Here are two examples:
First, China had introduced a low-cost plug-in hybrid vehicle (PHEV)at a cost that is the same as that of a traditional engine vehicle. This is a first-ever in the history of NEVs, which triggered significant demand. In 4Q 2021, China’s PHEV sales volume outperformed that of pure EVs, up 149% YoY, vs EV’s 127% YoY. The trend continued in January 2022. This did not happen in other countries, as no other country is able to offer such low-cost PHEVs yet.
Second, China’s EVs are intelligent vehicles. Chinese automakers are aggressive when it comes to integrating the Android ecosystem into the vehicle. In other words, China’s EVs are not just a transportation tool, but also smart data terminals. No other market has the big internet industry and ecosystem that China has.
We expect the same trend to continue in 2022; China is expected to maintain its leadership in volume, while Europe will enjoy a higher penetration.
During the global chip shortage, new EV players have outperformed their peers in terms of value and share performance. As the chip supply normalizes, will traditional automakers be able to narrow this gap?
Bin Wang: Indeed, the new EV players understand that they need to differentiate themselves by taking “reasonable risk” in order to survive.
The reason the new EV players’ sales volumes have outperformed is that they have made two “reasonable risk” moves. First, the new EV makers have been more flexible in paying a much higher price for the same chips.
Secondly, in addition to sourcing directly from chip manufacturers, new EV makers are willing to take the risk to diversify their suppliers to purchase from chip distributors.
In other words, the new EV companies take some quality risks by using chips from new chip distributors without any complex certification process.
As chip supply normalizes, the situation will be same for all auto makers, which means traditional automakers will be able to source much more supply.
Credit Suisse suggests that the global NEV penetration was 19% of the whole market last year, up from 12% in 2020. You forecast this number will be 73% by 2030E. What are the key factors for getting there?
Bin Wang: There are three main areas that we expect will drive strong growth in global EV penetration:
(a) Reducing cost or the EV price;
(b) Improving infrastructure, such as fast charging facilities; and
(c) Auto makers aggressively increasing supply, with more new EV products.
Regarding SME support, it is not just about cutting commissions. It is more important to leverage technologies to create products that enhance value and increase customer satisfaction. We believe this is a win-win situation that allows SMEs to earn more, customers to have better products, and internet platforms to reap higher returns.
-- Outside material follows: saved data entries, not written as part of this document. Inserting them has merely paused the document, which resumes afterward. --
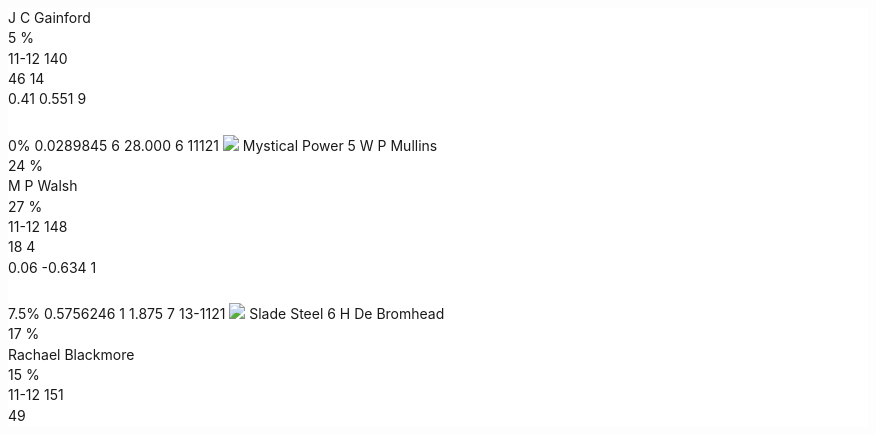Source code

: </div>
</td>
   <td style="text-align:left;"> J C Gainford <br> <div class="badge rounded-pill cool "> 5 % <div> </div>
</div>
</td>
   <td style="text-align:center;"> 11-12 </td>
   <td style="text-align:center;"> 140 <br> 46 </td>
   <td style="text-align:center;"> 14 <br> 0.41 </td>
   <td style="text-align:center;"> 0.551 </td>
   <td style="text-align:center;"> 9 </td>
   <td style="text-align:center;"> <div class="progress" style="height:5px">     <div class="progress-bar rounded-3 bg-primary" role="progressbar" style="width: 0% " aria-valuenow="25" aria-valuemin="0" aria-valuemax="100"></div> </div> <br> 0% </td>
   <td style="text-align:center;"> 0.0289845 </td>
   <td style="text-align:center;"> 6 </td>
   <td style="text-align:center;"> 28.000 </td>
  </tr>
  <tr>
   <td style="text-align:center;width: 65px; "> 6 </td>
   <td style="text-align:left;"> 11121 </td>
   <td style="text-align:center;width: 40px; ">  <html><body><img src="https://www.attheraces.com/images/silks/20240430/20240430pun154006.png?v=2"></body></html>
</td>
   <td style="text-align:left;"> Mystical Power </td>
   <td style="text-align:center;"> 5 </td>
   <td style="text-align:left;"> W P Mullins <br> <div class="badge rounded-pill hot "> 24 % <div> </div>
</div>
</td>
   <td style="text-align:left;"> M P Walsh <br> <div class="badge rounded-pill hot "> 27 % <div> </div>
</div>
</td>
   <td style="text-align:center;"> 11-12 </td>
   <td style="text-align:center;"> 148 <br> 18 </td>
   <td style="text-align:center;"> 4 <br> 0.06 </td>
   <td style="text-align:center;"> -0.634 </td>
   <td style="text-align:center;"> 1 </td>
   <td style="text-align:center;"> <div class="progress" style="height:5px">     <div class="progress-bar rounded-3 bg-primary" role="progressbar" style="width: 7.5% " aria-valuenow="25" aria-valuemin="0" aria-valuemax="100"></div> </div> <br> 7.5% </td>
   <td style="text-align:center;"> 0.5756246 </td>
   <td style="text-align:center;"> 1 </td>
   <td style="text-align:center;"> 1.875 </td>
  </tr>
  <tr>
   <td style="text-align:center;width: 65px; "> 7 </td>
   <td style="text-align:left;"> 13-1121 </td>
   <td style="text-align:center;width: 40px; ">  <html><body><img src="https://www.attheraces.com/images/silks/20240430/20240430pun154007.png?v=2"></body></html>
</td>
   <td style="text-align:left;"> Slade Steel </td>
   <td style="text-align:center;"> 6 </td>
   <td style="text-align:left;"> H De Bromhead <br> <div class="badge rounded-pill average "> 17 % <div> </div>
</div>
</td>
   <td style="text-align:left;"> Rachael Blackmore <br> <div class="badge rounded-pill average "> 15 % <div> </div>
</div>
</td>
   <td style="text-align:center;"> 11-12 </td>
   <td style="text-align:center;"> 151 <br> 49 </td>
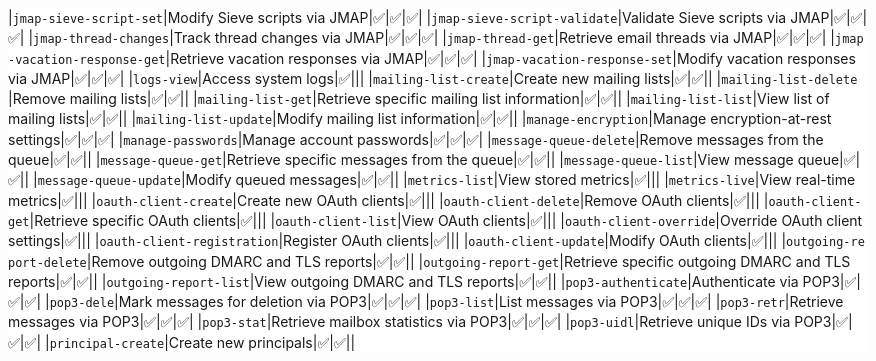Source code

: |`jmap-sieve-script-set`|Modify Sieve scripts via JMAP|:white_check_mark:|:white_check_mark:|:white_check_mark:|
|`jmap-sieve-script-validate`|Validate Sieve scripts via JMAP|:white_check_mark:|:white_check_mark:|:white_check_mark:|
|`jmap-thread-changes`|Track thread changes via JMAP|:white_check_mark:|:white_check_mark:|:white_check_mark:|
|`jmap-thread-get`|Retrieve email threads via JMAP|:white_check_mark:|:white_check_mark:|:white_check_mark:|
|`jmap-vacation-response-get`|Retrieve vacation responses via JMAP|:white_check_mark:|:white_check_mark:|:white_check_mark:|
|`jmap-vacation-response-set`|Modify vacation responses via JMAP|:white_check_mark:|:white_check_mark:|:white_check_mark:|
|`logs-view`|Access system logs|:white_check_mark:|||
|`mailing-list-create`|Create new mailing lists|:white_check_mark:|:white_check_mark:||
|`mailing-list-delete`|Remove mailing lists|:white_check_mark:|:white_check_mark:||
|`mailing-list-get`|Retrieve specific mailing list information|:white_check_mark:|:white_check_mark:||
|`mailing-list-list`|View list of mailing lists|:white_check_mark:|:white_check_mark:||
|`mailing-list-update`|Modify mailing list information|:white_check_mark:|:white_check_mark:||
|`manage-encryption`|Manage encryption-at-rest settings|:white_check_mark:|:white_check_mark:|:white_check_mark:|
|`manage-passwords`|Manage account passwords|:white_check_mark:|:white_check_mark:|:white_check_mark:|
|`message-queue-delete`|Remove messages from the queue|:white_check_mark:|:white_check_mark:||
|`message-queue-get`|Retrieve specific messages from the queue|:white_check_mark:|:white_check_mark:||
|`message-queue-list`|View message queue|:white_check_mark:|:white_check_mark:||
|`message-queue-update`|Modify queued messages|:white_check_mark:|:white_check_mark:||
|`metrics-list`|View stored metrics|:white_check_mark:|||
|`metrics-live`|View real-time metrics|:white_check_mark:|||
|`oauth-client-create`|Create new OAuth clients|:white_check_mark:|||
|`oauth-client-delete`|Remove OAuth clients|:white_check_mark:|||
|`oauth-client-get`|Retrieve specific OAuth clients|:white_check_mark:|||
|`oauth-client-list`|View OAuth clients|:white_check_mark:|||
|`oauth-client-override`|Override OAuth client settings|:white_check_mark:|||
|`oauth-client-registration`|Register OAuth clients|:white_check_mark:|||
|`oauth-client-update`|Modify OAuth clients|:white_check_mark:|||
|`outgoing-report-delete`|Remove outgoing DMARC and TLS reports|:white_check_mark:|:white_check_mark:||
|`outgoing-report-get`|Retrieve specific outgoing DMARC and TLS reports|:white_check_mark:|:white_check_mark:||
|`outgoing-report-list`|View outgoing DMARC and TLS reports|:white_check_mark:|:white_check_mark:||
|`pop3-authenticate`|Authenticate via POP3|:white_check_mark:|:white_check_mark:|:white_check_mark:|
|`pop3-dele`|Mark messages for deletion via POP3|:white_check_mark:|:white_check_mark:|:white_check_mark:|
|`pop3-list`|List messages via POP3|:white_check_mark:|:white_check_mark:|:white_check_mark:|
|`pop3-retr`|Retrieve messages via POP3|:white_check_mark:|:white_check_mark:|:white_check_mark:|
|`pop3-stat`|Retrieve mailbox statistics via POP3|:white_check_mark:|:white_check_mark:|:white_check_mark:|
|`pop3-uidl`|Retrieve unique IDs via POP3|:white_check_mark:|:white_check_mark:|:white_check_mark:|
|`principal-create`|Create new principals|:white_check_mark:|:white_check_mark:||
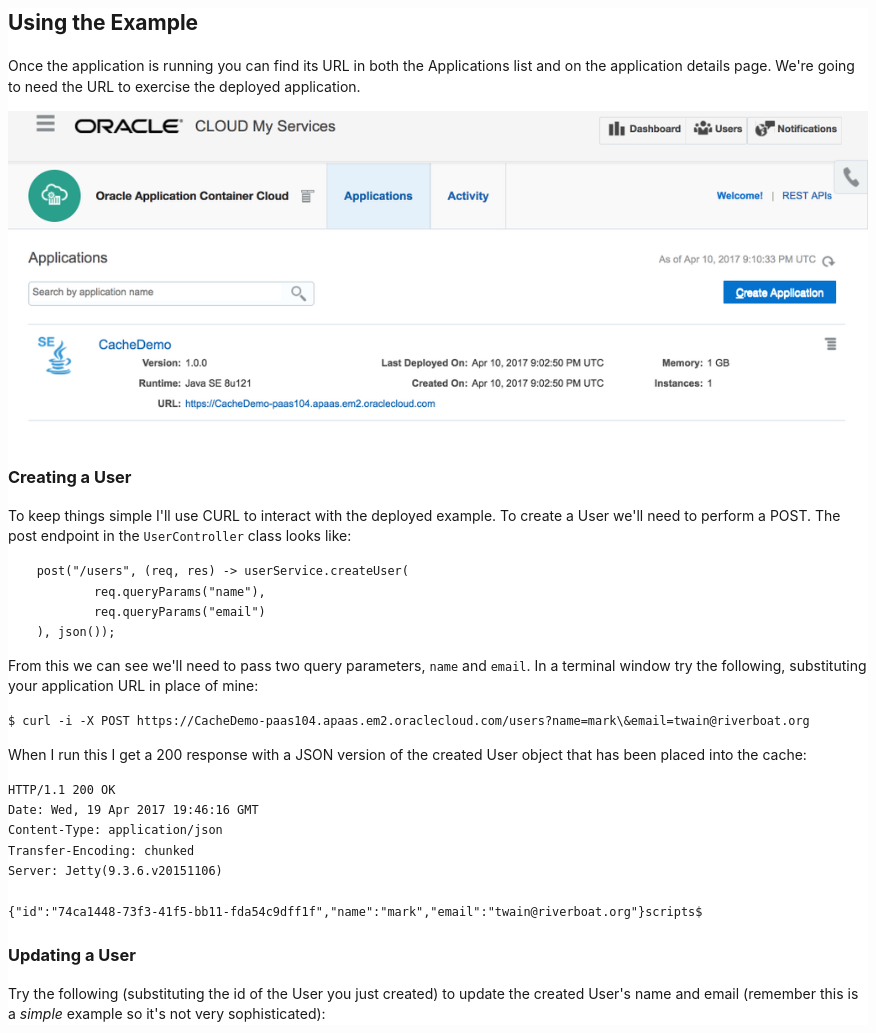 Using the Example
-----------------

Once the application is running you can find its URL in both the Applications list and on the application details page.  We're going to need the URL to exercise the deployed application.

![Application List](images/applist.png)

### Creating a User

To keep things simple I'll use CURL to interact with the deployed example.  To create a User we'll need to perform a POST.  The post endpoint in the `UserController` class looks like:

		post("/users", (req, res) -> userService.createUser(
				req.queryParams("name"),
				req.queryParams("email")
		), json());

From this we can see we'll need to pass two query parameters, `name` and `email`.  In a terminal window try the following, substituting your application URL in place of mine:

    $ curl -i -X POST https://CacheDemo-paas104.apaas.em2.oraclecloud.com/users?name=mark\&email=twain@riverboat.org

When I run this I get a 200 response with a JSON version of the created User object that has been placed into the cache:

	HTTP/1.1 200 OK
	Date: Wed, 19 Apr 2017 19:46:16 GMT
	Content-Type: application/json
	Transfer-Encoding: chunked
	Server: Jetty(9.3.6.v20151106)

	{"id":"74ca1448-73f3-41f5-bb11-fda54c9dff1f","name":"mark","email":"twain@riverboat.org"}scripts$

### Updating a User

Try the following (substituting the id of the User you just created) to update the created User's name and email (remember this is a *simple* example so it's not very sophisticated):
Therefore, promoting the value of “technology for good” is consistent with the regulatory direction.
The AIC is celebrating its 25th anniversary this year. 25 years ago, the first EV to use a lithium-ion battery, had a range of 190km and only 200 units were ever produced. How much better are today’s models, and what improvements can we expect in the next 25 years?
Bin Wang: To date, the mainstream mid-end volume product EV batteries can offer a 700km range. For the high-end EVs, customers can get a 1,000km-range product already, if they are willing to pay more.
Global auto makers estimate that in five years, the EV cost will be the same as that of an engine vehicle. We expect EV margins will likely reach a level similar to today’s engine vehicles.
In 25 years, we expect there will be no engine vehicles. Further, we expect all the problems with EVs today will be fully resolved, such as range, cost, charging speed and weight.
More importantly, we see vehicles being transformed from a transportation tool to a 3D data terminal, similar to how the telephone has changed to today’s smartphone.
In other words, the vehicle of the future will serve as a data experience rather than simply act as a means of travel.